DETALHES DO EXERCÍCIO →
Cite, sem mudar nada, as linhas do material que vão da linha com "collection date as typed: 17 Jul 1983" até a linha com "name author: Asch.", incluindo essas duas.

DADOS FORNECIDOS →
____
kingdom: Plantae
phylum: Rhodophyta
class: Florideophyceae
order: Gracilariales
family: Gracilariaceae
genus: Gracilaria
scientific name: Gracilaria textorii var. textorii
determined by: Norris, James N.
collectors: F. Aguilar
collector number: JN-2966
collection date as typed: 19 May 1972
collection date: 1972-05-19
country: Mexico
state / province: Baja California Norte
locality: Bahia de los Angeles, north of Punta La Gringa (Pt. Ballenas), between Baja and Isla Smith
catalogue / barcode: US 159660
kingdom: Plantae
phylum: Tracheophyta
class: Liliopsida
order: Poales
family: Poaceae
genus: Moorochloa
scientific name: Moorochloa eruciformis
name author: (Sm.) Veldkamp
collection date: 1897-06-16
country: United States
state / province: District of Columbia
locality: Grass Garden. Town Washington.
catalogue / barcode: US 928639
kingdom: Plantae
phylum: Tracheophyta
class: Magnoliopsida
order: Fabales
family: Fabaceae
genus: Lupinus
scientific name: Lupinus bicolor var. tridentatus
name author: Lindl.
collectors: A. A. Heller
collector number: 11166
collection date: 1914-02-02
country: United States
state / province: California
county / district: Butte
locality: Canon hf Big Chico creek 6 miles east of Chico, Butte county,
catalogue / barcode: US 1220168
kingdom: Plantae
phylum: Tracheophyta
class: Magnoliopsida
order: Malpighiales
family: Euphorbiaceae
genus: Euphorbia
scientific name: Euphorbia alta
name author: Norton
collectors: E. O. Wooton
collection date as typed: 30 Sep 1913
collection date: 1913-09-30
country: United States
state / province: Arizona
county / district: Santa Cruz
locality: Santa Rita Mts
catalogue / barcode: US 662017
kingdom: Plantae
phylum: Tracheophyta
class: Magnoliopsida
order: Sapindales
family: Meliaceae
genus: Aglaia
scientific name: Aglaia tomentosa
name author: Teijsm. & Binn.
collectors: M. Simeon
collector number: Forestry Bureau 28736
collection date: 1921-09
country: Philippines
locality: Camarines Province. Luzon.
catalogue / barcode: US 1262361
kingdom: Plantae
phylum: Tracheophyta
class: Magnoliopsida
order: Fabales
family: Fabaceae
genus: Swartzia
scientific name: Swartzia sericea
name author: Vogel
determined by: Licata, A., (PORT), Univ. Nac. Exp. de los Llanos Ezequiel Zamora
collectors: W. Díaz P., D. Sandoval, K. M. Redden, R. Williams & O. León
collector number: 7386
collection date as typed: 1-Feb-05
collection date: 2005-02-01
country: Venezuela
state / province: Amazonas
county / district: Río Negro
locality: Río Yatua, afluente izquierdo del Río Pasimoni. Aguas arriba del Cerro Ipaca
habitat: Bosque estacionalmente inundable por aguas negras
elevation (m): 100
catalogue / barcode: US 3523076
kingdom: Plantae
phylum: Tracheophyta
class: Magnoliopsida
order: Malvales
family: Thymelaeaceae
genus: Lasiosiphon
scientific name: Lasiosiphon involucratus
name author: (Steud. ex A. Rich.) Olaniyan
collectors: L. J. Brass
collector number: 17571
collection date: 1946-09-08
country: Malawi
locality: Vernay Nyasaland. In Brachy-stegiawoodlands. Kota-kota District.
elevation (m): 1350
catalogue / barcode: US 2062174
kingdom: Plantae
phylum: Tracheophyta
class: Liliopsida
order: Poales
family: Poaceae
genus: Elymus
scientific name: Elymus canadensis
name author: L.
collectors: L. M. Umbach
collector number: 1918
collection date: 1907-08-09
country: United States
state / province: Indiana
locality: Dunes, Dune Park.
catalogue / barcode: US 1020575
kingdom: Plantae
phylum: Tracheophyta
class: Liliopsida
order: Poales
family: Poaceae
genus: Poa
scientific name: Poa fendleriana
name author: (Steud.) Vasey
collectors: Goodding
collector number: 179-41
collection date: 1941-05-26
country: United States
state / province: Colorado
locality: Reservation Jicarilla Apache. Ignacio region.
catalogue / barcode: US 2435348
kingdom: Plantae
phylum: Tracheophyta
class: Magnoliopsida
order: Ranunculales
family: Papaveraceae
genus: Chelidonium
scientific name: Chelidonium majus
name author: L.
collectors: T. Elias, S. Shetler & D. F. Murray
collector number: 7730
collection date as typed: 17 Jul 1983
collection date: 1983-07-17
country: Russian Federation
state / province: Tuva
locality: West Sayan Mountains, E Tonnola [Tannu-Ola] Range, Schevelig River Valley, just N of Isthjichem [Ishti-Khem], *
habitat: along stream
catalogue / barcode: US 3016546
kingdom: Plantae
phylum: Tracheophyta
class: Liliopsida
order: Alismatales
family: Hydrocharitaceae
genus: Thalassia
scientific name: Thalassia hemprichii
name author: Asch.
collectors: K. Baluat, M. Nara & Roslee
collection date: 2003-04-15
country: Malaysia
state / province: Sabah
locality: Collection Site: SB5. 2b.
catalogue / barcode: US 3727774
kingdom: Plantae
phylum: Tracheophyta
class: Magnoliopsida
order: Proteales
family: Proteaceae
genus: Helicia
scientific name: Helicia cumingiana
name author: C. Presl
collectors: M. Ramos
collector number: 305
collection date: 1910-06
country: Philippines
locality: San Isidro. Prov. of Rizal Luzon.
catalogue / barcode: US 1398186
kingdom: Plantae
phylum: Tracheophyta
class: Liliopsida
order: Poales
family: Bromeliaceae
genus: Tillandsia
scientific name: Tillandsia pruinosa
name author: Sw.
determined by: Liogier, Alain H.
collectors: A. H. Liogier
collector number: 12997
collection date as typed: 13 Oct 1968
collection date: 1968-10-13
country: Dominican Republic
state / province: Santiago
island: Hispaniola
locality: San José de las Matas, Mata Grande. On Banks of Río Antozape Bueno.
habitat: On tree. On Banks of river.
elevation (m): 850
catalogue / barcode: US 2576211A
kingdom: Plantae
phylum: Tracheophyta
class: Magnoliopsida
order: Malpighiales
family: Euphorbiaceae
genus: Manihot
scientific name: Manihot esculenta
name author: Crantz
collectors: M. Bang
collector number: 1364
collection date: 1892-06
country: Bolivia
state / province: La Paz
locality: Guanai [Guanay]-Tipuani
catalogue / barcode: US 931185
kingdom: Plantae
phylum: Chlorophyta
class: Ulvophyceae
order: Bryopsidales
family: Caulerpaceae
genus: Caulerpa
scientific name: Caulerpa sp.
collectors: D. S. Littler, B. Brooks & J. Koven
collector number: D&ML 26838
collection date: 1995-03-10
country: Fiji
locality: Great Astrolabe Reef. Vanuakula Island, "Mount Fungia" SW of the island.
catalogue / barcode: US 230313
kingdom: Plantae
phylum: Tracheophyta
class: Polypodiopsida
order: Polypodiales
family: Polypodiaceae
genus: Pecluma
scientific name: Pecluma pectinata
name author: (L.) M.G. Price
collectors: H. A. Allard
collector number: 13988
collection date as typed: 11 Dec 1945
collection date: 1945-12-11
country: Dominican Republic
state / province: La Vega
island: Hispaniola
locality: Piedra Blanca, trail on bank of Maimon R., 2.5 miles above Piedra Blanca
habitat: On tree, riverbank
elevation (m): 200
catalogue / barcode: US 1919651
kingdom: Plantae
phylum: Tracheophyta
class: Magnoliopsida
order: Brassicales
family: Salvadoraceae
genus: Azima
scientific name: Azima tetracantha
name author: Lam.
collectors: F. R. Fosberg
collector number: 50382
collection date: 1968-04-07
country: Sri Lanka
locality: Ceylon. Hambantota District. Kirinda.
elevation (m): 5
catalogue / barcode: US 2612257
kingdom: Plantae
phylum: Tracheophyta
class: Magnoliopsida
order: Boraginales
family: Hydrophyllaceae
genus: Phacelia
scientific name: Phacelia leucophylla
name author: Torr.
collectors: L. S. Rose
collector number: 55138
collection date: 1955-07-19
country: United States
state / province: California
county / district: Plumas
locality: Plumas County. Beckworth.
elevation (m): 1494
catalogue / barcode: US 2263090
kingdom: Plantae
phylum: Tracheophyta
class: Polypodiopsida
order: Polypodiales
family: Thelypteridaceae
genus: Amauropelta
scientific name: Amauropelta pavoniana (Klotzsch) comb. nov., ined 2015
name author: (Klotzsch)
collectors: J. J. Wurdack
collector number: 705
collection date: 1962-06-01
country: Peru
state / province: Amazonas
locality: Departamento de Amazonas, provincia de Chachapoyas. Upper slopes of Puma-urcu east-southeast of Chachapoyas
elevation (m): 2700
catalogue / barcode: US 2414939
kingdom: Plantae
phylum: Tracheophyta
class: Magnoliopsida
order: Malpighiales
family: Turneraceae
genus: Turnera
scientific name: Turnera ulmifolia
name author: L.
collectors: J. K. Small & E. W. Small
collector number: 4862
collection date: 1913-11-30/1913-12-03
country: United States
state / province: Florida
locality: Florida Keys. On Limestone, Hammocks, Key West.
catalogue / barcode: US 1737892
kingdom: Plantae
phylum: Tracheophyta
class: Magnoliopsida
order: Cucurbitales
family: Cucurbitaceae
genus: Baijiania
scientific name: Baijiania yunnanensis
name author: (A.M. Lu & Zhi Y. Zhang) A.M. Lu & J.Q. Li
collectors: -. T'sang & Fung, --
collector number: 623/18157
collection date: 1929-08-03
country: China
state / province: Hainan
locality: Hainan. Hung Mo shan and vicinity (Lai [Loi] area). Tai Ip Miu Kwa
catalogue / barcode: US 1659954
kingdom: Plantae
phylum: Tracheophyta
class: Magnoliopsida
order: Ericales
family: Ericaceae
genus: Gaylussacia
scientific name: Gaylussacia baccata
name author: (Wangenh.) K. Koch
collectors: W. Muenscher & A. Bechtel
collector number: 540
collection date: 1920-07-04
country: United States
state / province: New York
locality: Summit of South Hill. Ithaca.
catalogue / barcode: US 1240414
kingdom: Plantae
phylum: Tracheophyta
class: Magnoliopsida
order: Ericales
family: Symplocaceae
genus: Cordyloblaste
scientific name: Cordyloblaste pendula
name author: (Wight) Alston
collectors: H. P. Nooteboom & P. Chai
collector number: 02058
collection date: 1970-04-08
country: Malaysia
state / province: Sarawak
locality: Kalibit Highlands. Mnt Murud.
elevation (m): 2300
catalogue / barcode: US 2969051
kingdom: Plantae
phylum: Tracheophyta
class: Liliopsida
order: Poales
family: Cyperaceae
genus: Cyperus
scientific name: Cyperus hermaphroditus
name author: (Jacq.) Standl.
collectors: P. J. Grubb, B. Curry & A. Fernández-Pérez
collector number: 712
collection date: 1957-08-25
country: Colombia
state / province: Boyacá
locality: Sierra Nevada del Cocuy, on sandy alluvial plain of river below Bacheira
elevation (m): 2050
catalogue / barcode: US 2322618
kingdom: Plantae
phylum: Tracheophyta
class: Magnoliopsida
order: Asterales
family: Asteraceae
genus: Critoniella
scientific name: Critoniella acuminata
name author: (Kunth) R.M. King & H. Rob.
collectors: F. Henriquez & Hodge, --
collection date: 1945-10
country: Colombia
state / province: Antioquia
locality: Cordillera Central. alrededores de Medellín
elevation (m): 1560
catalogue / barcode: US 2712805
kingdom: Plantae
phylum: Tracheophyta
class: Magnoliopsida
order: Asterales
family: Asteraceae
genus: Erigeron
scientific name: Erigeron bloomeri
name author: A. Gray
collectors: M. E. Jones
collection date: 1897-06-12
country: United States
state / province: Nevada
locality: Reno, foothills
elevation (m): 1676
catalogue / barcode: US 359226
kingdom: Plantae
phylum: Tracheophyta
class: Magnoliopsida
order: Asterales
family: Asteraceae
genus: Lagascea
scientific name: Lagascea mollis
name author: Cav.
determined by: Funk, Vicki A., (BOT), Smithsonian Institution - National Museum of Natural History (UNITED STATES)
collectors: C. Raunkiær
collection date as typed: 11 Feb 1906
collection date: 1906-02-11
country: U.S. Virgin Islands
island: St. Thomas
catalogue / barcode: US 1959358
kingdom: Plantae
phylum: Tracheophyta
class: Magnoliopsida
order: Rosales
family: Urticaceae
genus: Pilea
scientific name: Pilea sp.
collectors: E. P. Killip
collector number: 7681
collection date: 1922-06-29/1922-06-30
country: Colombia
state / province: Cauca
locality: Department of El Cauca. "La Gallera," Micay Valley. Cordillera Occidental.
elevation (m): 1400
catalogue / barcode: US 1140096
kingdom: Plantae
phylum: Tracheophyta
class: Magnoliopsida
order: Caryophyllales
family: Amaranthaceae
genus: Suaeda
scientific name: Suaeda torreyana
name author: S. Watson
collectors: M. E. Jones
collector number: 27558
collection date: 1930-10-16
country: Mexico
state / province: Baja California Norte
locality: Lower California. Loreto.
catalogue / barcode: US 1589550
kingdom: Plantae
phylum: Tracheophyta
____
A RESPOSTA →
collection date as typed: 17 Jul 1983
collection date: 1983-07-17
country: Russian Federation
state / province: Tuva
locality: West Sayan Mountains, E Tonnola [Tannu-Ola] Range, Schevelig River Valley, just N of Isthjichem [Ishti-Khem], *
habitat: along stream
catalogue / barcode: US 3016546
kingdom: Plantae
phylum: Tracheophyta
class: Liliopsida
order: Alismatales
family: Hydrocharitaceae
genus: Thalassia
scientific name: Thalassia hemprichii
name author: Asch.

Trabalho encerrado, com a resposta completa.